[PROVIDED RECORDS]
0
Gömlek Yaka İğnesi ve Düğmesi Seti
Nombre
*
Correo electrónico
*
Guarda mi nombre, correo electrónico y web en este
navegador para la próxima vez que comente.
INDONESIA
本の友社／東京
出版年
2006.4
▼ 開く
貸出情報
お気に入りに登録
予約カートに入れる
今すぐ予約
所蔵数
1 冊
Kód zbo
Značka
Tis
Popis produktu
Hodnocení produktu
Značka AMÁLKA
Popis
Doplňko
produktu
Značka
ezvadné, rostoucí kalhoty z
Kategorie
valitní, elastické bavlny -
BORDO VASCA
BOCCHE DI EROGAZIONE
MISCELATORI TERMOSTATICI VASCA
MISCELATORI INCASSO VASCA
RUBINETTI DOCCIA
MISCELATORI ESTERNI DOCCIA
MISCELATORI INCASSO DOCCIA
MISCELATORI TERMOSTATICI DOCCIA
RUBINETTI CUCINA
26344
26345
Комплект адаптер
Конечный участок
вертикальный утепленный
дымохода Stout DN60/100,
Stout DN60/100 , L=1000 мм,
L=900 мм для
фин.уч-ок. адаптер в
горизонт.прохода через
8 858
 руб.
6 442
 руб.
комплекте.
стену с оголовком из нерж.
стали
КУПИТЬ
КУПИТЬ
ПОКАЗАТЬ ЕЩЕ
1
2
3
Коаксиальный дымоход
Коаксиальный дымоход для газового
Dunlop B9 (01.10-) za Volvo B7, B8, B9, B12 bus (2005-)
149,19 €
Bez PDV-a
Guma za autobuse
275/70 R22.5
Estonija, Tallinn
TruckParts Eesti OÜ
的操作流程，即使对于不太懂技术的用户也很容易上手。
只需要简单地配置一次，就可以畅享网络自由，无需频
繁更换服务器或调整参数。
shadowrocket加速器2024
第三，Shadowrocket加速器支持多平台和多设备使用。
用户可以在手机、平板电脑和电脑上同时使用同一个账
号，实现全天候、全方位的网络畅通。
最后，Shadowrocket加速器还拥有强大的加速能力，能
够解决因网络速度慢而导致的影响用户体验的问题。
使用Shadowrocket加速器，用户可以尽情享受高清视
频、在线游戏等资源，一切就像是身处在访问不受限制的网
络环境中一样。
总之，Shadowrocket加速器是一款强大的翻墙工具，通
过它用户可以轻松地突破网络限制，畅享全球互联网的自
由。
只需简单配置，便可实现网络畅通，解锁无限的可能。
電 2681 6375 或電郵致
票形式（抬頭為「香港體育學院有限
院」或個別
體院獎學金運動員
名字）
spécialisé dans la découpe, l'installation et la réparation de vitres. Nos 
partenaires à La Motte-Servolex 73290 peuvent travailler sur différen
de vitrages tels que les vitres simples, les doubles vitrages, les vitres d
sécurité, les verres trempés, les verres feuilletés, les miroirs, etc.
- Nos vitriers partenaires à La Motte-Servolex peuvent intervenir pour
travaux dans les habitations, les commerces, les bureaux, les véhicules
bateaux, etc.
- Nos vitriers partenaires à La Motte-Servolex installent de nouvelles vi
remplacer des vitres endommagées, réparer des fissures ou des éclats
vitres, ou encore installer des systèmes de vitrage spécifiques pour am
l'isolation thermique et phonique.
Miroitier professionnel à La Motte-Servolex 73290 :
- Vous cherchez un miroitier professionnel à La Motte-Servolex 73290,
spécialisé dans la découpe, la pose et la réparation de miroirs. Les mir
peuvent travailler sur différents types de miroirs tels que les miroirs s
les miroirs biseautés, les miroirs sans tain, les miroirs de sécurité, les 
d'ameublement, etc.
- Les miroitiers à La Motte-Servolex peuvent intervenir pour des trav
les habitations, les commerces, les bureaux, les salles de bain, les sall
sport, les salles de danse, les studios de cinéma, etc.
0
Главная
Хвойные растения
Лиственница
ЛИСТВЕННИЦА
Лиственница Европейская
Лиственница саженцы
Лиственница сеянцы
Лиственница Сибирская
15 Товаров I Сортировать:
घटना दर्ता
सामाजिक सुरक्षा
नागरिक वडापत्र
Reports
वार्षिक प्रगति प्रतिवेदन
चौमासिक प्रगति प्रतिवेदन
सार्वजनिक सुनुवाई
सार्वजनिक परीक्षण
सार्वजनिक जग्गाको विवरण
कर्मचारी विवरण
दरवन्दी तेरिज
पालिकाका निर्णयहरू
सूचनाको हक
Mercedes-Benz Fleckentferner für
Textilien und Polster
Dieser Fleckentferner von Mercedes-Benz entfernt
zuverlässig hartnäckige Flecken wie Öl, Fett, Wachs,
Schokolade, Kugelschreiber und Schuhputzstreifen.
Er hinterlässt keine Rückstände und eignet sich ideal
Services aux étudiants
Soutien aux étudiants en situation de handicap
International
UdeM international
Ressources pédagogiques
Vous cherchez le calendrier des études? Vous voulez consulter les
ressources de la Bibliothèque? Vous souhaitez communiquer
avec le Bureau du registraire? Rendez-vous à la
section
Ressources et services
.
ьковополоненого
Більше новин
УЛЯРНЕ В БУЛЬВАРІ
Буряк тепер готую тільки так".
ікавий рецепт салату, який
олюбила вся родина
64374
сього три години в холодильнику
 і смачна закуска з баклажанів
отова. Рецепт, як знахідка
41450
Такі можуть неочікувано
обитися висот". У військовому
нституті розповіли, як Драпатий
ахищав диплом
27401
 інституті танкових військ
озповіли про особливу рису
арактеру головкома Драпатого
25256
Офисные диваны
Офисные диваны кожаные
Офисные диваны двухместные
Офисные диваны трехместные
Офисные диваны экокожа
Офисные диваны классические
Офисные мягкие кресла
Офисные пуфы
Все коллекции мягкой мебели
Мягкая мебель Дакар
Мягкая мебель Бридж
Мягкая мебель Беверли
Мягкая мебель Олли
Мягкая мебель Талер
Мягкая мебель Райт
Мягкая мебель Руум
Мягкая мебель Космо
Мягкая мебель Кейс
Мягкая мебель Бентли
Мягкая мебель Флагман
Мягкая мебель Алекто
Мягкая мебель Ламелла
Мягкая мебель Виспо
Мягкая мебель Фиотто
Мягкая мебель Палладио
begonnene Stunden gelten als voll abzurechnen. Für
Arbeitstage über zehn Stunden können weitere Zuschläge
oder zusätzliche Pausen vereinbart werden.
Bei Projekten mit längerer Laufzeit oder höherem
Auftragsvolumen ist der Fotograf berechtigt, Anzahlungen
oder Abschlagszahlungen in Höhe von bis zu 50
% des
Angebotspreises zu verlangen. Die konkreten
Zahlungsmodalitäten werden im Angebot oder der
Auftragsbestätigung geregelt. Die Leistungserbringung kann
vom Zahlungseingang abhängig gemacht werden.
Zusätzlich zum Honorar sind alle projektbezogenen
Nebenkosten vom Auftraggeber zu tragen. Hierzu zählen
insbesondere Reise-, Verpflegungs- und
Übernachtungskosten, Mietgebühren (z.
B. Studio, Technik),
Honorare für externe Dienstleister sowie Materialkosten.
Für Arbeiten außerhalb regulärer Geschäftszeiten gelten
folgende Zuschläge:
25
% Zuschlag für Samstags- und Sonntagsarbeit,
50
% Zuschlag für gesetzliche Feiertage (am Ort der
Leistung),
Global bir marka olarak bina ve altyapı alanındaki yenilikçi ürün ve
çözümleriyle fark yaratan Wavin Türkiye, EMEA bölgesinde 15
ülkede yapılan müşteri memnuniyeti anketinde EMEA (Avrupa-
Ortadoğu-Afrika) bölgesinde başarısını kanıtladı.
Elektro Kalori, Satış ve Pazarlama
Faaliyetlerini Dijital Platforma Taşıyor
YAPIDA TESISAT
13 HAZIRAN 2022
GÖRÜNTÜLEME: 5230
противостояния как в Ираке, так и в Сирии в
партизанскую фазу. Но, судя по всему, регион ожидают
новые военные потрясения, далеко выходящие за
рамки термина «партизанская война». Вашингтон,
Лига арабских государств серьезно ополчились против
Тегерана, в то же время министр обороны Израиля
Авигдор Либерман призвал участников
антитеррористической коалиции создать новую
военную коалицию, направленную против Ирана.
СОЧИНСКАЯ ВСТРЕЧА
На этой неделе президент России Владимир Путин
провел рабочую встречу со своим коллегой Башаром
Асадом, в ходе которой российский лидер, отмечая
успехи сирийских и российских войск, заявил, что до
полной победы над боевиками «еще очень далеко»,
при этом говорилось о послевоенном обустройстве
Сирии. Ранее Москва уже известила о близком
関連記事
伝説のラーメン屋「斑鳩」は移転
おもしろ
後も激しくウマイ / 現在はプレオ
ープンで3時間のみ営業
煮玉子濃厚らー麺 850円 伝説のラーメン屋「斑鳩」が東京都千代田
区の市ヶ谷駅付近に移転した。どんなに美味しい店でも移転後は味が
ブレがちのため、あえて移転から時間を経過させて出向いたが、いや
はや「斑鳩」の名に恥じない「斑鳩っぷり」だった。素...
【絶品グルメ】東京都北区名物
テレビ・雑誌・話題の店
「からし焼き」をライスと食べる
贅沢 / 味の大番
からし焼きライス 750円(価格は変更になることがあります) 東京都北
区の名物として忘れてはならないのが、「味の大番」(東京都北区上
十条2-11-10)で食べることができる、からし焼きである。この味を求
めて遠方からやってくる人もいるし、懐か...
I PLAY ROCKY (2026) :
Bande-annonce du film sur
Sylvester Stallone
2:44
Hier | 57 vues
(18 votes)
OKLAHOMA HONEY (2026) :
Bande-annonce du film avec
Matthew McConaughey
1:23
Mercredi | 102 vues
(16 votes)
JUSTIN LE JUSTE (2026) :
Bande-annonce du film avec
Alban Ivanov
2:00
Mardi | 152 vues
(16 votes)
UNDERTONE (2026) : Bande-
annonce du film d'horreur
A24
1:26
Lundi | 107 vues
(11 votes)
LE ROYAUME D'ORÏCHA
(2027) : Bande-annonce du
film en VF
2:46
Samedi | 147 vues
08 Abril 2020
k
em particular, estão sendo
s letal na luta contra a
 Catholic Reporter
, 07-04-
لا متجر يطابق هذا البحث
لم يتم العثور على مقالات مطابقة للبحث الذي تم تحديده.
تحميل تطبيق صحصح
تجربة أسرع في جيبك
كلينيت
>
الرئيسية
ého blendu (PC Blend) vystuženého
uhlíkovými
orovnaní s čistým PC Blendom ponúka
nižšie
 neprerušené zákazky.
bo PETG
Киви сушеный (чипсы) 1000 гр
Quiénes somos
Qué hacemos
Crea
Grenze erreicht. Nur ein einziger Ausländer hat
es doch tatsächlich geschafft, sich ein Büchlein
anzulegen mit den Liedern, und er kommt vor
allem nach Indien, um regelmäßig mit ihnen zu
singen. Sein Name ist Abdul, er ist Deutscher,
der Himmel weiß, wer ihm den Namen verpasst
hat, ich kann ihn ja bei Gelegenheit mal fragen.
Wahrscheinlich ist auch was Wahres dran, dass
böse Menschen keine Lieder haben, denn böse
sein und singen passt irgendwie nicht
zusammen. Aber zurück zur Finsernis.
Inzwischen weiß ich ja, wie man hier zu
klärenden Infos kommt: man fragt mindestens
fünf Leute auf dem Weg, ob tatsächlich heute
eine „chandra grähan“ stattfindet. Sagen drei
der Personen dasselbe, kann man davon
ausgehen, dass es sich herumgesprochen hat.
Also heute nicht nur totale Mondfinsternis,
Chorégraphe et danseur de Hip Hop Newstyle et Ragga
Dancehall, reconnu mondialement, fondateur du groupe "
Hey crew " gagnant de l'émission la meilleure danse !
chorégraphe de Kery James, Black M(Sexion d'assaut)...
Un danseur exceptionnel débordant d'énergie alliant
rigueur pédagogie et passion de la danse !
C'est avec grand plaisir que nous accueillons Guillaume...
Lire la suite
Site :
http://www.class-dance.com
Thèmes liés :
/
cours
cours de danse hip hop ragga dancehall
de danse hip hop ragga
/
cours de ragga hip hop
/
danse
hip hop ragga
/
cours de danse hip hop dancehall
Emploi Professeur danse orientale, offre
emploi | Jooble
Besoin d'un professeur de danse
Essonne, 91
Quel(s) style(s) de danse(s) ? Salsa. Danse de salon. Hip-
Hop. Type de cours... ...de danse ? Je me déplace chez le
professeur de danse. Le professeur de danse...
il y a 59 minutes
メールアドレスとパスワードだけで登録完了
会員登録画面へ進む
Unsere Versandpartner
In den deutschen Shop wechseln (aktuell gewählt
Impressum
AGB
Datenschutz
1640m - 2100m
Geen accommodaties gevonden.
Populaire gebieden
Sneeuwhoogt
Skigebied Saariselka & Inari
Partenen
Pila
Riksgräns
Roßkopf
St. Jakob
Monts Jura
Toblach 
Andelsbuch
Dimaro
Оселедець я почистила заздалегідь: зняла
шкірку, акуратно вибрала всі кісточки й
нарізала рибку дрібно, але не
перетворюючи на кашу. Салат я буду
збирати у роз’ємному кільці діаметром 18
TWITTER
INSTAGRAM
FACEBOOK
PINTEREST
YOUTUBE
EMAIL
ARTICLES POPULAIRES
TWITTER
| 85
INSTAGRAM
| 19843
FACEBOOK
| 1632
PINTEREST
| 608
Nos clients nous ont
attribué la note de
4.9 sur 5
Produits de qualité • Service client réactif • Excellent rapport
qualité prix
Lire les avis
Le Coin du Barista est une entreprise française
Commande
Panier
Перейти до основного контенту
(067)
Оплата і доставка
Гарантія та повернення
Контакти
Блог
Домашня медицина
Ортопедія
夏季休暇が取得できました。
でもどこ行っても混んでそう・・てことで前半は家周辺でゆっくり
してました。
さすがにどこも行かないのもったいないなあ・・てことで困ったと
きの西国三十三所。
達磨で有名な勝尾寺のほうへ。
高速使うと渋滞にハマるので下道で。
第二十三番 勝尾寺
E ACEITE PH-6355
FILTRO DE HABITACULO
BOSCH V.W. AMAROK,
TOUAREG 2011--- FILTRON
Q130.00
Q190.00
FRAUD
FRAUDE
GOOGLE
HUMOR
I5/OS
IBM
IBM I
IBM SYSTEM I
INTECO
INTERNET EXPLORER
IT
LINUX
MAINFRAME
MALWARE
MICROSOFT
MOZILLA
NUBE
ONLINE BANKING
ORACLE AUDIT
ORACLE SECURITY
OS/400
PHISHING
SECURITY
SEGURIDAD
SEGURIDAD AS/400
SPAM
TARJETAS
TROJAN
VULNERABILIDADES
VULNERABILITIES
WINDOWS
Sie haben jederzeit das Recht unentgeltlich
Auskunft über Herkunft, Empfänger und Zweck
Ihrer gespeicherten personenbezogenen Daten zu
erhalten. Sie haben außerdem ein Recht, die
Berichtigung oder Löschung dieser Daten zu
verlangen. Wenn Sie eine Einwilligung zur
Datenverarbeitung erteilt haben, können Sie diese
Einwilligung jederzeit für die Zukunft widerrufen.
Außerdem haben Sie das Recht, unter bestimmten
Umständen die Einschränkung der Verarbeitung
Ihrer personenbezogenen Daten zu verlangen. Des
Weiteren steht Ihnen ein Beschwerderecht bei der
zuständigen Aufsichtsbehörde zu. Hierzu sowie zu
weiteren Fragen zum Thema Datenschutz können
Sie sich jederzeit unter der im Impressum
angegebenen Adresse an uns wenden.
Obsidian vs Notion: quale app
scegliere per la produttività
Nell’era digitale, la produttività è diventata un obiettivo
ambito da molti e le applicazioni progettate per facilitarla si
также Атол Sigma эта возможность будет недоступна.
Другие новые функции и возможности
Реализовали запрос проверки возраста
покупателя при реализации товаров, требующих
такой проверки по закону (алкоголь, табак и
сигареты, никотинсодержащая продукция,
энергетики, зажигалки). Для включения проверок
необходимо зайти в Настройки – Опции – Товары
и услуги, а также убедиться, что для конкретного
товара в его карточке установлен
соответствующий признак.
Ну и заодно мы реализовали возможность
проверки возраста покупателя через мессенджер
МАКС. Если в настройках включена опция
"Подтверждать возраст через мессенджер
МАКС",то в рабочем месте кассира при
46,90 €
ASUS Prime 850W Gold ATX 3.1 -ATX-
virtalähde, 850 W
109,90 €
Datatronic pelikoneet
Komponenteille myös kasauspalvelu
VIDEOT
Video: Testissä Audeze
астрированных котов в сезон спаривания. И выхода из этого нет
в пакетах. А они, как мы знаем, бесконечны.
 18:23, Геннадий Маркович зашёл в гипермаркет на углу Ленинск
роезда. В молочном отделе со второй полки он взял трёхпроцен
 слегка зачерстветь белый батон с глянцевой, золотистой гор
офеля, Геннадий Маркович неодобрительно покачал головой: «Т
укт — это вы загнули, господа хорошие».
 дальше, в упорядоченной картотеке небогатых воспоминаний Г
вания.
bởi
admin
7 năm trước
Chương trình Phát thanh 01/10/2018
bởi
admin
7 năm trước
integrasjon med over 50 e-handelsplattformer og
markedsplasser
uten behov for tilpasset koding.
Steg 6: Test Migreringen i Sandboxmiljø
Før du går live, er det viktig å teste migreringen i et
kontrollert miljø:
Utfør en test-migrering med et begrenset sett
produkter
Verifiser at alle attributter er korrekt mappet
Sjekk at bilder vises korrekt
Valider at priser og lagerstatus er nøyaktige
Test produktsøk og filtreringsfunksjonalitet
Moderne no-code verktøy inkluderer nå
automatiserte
[/PROVIDED RECORDS]
Lines with "nous": find them in the data and copy each one.

C'est avec grand plaisir que nous accueillons Guillaume...
Nos clients nous ont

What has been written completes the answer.